## Exercise goal
For each line in the material below that holds "Gemeinschaftsschule", copy that line.

## Data for this task
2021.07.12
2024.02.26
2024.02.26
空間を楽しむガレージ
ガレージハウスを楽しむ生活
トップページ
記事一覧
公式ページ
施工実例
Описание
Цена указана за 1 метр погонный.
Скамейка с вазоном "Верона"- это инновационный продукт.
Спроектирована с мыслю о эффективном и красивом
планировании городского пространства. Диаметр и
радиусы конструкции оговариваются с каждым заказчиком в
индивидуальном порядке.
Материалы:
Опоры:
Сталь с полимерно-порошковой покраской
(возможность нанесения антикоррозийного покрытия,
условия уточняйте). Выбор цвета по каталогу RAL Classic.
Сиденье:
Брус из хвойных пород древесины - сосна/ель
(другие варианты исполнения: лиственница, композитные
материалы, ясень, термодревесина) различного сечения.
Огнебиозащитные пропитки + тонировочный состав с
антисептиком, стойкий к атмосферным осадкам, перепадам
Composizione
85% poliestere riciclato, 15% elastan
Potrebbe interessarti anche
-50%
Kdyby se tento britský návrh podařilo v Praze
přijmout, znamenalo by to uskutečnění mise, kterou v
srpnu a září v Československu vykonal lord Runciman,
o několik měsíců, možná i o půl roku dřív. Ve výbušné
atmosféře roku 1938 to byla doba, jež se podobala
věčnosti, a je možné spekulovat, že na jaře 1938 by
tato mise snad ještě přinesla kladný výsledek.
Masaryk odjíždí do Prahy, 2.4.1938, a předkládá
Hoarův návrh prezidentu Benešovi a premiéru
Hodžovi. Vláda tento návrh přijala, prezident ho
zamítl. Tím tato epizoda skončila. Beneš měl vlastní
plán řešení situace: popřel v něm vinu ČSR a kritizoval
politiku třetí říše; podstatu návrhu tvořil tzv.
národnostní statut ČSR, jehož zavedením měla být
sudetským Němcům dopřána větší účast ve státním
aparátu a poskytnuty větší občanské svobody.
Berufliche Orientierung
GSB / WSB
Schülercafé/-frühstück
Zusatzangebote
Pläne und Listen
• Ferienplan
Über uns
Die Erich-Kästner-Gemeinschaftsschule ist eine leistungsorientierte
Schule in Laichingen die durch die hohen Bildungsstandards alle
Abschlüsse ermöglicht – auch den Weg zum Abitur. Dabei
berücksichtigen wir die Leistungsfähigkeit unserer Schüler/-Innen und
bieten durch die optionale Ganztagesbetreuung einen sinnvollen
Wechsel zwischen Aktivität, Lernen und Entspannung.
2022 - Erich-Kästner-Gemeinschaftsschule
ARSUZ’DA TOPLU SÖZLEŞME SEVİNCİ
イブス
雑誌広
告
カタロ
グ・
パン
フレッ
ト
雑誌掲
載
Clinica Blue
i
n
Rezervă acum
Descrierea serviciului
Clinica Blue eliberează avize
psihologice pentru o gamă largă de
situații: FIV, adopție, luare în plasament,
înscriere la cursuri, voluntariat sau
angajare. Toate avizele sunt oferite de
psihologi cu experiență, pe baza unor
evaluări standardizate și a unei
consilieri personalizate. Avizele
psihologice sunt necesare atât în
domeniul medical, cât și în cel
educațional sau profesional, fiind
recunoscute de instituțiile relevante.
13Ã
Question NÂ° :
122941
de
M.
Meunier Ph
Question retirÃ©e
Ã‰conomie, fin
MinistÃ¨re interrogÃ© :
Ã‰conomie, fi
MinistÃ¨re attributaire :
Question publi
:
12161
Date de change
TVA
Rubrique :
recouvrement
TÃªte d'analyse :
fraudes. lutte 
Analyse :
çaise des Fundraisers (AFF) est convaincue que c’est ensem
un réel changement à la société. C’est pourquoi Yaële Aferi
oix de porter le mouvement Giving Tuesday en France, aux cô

## Written solution
Die Erich-Kästner-Gemeinschaftsschule ist eine leistungsorientierte
2022 - Erich-Kästner-Gemeinschaftsschule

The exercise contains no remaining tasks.